Aber weil der MDK uns seinerzeit für diese Praxis ziemlich gerügt hatte, mussten wir beschliessen, die Bedarfsmedikamente wieder einzukaufen, um sie nach erfolgter Nichtverabreichung und nach Ablauf des Mindeshaltbarkeitdatums wieder wegzuschmeissen.

Und weil wir gerade wieder vor drei Wochen einen ganzen Eimer gesammelter und nicht verbrauchter und abgelaufener Bedarfsmedikamente entsorgt haben, und sich unsere Pflegedienstleitung mächtig darüber geärgert hat, eine ganze Menge teurer Medikamente einfach wegzuschmeissen, hat sie vor zwei Wochen einen der örtlichen Apotheker gebeten, sich zu einem 24h-Stunden-Bedarfsmedikations-Service zu verpflichten und uns hierüber auch eine sogenannte “Selbstverpflichtungsbescheinigung” auszustellen.

Und diese Bescheinigung landete natürlich auf meinem Schreibtisch und natürlich hatte ich keine Ahnung, was wohl der MDK zu so einer Bescheinigung sagen würde, weshalb ich beschloss, erst einmal keine Bedarfsmedikation mehr neu besorgen zu lassen, und diese Bescheinigung vorsichtshalber an unseren Verband zu senden, damit dieser sie weiter an den MDK schicken würde, damit jener sie prüfen könne.

Und natürlich kam dann gleich am nächsten Tag der MDK zu seiner jährlichen Pflegevisite und fand natürlich mal wieder keine Bedarfsmedikation vor sondern eben nur uns mit unserer Bescheinigung von dem Herrn Apotheker, und von der ich keine Ahnung hatte, was wohl der MDK dazu sagen würde und von der zumindest dieses MDK-Prüfteam noch nie etwas gehört hatte.
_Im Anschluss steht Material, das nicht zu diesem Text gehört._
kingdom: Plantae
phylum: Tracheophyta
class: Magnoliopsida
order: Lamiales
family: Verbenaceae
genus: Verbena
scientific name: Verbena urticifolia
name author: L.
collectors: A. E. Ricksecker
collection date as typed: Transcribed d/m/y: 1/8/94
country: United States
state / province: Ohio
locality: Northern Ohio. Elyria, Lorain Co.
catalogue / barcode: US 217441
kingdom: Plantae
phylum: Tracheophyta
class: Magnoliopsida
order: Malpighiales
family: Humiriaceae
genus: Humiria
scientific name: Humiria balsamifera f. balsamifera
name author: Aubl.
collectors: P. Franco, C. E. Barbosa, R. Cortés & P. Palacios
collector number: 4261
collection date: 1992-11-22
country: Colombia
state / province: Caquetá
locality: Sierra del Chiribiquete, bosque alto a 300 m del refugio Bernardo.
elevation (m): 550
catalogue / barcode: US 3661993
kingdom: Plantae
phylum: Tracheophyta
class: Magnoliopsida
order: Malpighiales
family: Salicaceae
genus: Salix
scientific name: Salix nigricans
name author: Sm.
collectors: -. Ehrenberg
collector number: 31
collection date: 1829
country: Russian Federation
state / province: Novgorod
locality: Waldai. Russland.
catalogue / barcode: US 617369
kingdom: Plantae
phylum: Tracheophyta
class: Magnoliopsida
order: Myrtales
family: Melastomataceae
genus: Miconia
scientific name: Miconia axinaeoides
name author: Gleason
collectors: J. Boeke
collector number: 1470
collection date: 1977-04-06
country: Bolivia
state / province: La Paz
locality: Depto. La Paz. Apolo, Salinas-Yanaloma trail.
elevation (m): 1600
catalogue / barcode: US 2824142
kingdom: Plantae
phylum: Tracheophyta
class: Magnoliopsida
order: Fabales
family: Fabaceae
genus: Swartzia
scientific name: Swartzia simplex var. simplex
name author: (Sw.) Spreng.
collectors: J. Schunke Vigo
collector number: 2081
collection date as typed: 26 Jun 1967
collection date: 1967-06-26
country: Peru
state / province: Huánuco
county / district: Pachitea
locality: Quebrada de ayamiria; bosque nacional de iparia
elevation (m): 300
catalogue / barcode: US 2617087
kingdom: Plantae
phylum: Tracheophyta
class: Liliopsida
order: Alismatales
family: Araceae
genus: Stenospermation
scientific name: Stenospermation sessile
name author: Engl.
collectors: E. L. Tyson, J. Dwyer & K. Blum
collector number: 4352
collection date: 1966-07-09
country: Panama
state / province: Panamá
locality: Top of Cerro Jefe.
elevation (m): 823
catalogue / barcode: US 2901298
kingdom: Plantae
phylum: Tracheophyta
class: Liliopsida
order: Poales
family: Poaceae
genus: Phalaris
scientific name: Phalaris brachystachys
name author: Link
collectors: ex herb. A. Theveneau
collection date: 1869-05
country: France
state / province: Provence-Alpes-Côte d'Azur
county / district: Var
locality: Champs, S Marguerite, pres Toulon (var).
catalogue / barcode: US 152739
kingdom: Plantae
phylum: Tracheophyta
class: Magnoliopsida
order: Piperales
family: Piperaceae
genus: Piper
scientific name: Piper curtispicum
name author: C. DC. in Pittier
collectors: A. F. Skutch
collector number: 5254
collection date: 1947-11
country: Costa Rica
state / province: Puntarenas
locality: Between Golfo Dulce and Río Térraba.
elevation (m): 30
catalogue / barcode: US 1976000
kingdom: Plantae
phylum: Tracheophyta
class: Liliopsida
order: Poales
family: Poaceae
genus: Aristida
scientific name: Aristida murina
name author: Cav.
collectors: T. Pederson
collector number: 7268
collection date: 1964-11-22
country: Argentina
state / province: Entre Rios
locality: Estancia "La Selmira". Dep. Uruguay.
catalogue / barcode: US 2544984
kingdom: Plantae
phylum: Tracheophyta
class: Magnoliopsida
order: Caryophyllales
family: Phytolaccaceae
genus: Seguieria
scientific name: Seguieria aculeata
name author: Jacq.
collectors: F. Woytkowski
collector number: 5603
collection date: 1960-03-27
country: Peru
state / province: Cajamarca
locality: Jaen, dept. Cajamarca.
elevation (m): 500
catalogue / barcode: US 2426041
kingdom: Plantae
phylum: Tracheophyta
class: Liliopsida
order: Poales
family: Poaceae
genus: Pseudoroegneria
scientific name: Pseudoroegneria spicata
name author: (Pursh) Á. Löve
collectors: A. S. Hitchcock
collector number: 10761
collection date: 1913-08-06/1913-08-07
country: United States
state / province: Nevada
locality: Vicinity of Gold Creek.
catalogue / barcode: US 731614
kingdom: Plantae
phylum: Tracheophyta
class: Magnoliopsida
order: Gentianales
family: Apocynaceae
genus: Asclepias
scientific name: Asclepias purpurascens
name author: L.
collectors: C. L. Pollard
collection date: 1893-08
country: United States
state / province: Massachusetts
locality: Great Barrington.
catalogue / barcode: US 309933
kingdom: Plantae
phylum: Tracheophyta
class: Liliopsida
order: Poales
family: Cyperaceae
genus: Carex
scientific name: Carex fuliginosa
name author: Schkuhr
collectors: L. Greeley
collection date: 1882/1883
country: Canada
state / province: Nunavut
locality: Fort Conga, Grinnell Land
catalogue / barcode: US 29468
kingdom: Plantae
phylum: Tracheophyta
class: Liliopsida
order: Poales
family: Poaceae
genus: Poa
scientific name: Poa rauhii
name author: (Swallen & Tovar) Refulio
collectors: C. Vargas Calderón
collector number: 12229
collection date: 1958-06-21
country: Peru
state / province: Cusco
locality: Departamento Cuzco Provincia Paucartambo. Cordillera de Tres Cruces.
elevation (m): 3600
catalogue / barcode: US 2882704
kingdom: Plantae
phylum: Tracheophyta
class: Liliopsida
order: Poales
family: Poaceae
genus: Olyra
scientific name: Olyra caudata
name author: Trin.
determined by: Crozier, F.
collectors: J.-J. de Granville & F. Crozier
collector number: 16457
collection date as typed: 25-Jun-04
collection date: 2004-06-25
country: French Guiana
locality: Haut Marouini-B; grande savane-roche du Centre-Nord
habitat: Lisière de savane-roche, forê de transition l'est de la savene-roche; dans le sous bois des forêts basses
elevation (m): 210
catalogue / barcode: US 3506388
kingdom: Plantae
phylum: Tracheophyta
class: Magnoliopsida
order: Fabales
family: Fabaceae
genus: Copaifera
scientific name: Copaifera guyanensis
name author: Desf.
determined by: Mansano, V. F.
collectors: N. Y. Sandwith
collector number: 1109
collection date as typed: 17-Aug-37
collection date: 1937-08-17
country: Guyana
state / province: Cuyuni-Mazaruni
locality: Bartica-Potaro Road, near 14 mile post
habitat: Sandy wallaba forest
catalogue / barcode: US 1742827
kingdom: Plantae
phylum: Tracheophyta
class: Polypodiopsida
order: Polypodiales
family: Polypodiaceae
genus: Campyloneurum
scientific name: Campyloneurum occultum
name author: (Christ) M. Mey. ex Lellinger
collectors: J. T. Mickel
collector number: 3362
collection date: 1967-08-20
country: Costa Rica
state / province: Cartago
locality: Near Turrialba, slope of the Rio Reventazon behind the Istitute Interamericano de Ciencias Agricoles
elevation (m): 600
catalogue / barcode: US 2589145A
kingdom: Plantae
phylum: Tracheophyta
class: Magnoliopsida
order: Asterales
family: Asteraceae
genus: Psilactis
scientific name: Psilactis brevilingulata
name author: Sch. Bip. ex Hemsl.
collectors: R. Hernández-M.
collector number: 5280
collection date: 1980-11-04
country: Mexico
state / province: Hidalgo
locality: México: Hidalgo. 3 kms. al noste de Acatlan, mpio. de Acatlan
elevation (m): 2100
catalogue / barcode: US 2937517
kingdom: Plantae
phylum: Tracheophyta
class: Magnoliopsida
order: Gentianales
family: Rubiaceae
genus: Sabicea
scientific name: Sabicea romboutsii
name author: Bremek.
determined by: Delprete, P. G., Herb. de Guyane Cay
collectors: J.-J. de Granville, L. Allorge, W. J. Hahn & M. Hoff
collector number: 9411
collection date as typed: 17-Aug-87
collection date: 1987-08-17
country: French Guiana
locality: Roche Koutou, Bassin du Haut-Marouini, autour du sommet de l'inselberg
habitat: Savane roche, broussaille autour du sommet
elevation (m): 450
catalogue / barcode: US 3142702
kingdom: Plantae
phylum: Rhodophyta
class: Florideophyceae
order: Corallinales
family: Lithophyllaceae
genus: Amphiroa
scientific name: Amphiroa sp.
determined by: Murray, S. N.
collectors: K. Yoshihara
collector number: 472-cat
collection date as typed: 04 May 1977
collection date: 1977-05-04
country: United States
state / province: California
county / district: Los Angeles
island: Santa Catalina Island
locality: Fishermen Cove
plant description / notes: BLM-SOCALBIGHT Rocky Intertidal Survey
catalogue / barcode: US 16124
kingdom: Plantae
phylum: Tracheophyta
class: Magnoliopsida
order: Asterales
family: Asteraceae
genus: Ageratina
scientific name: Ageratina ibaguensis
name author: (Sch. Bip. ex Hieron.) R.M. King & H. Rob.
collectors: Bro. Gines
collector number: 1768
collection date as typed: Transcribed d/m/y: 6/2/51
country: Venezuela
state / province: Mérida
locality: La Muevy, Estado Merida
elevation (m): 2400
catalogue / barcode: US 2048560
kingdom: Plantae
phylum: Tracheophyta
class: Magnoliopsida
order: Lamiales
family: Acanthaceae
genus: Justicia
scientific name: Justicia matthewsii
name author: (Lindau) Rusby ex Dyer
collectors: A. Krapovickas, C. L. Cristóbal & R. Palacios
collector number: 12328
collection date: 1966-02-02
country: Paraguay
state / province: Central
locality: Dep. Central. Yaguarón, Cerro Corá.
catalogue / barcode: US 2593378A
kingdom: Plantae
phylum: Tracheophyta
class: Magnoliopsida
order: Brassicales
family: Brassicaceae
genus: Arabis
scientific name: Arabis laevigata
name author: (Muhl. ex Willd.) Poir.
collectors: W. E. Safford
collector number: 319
Und natürlich ahnte ich mal wieder das Schlimmste – aber tatsächlich erhielten wir wenige Tage später eine eMail von unserem Verband, in der er uns mitteilte, dass die leitenden Mitarbeiter des MDK über unsere Bescheinigung beraten hätten und ihm, dem Verband, mitgeteilt haben, dass der MDK zu dem Schluss gekommen sei, unsere Bescheinigung über den 24h-Stunden-Bedarfsmedikations-Service unseres Apothekers so zu akzeptieren und darüber hinaus auch alle stationären Prüfteams angewiesen habe, gleichartige Bescheinigungen bei anstehenden Transparenzprüfungen in anderen Einrichtungen ebenfalls zu akzeptieren.

Und das, so muss ich sagen, hat uns dann doch sehr gefreut, da diese Entscheidung des MDK zum einen dazu beitragen könnte, Bewohnern und Krankenkassen viel Geld zu sparen, und zum anderen, weil damit vielleicht zum allerersten Mal die praktischen Erfahrungen eines kleinen und an sich völlig unbedeutenden Pflegeheims und seiner Pflegedienstleitung wenn auch nur rudimentär – aber dennoch wirklich – Eingang in die Prüfkriterien des Medizinischen Dienstes gefunden hat.

Und dafür – für die faire Prüfung dieser, unserer Angelegenheit – sagen wir hier und jetzt und ohne Hintergedanken und ausnahmsweise mal ganz artig einfach nur: Danke schön!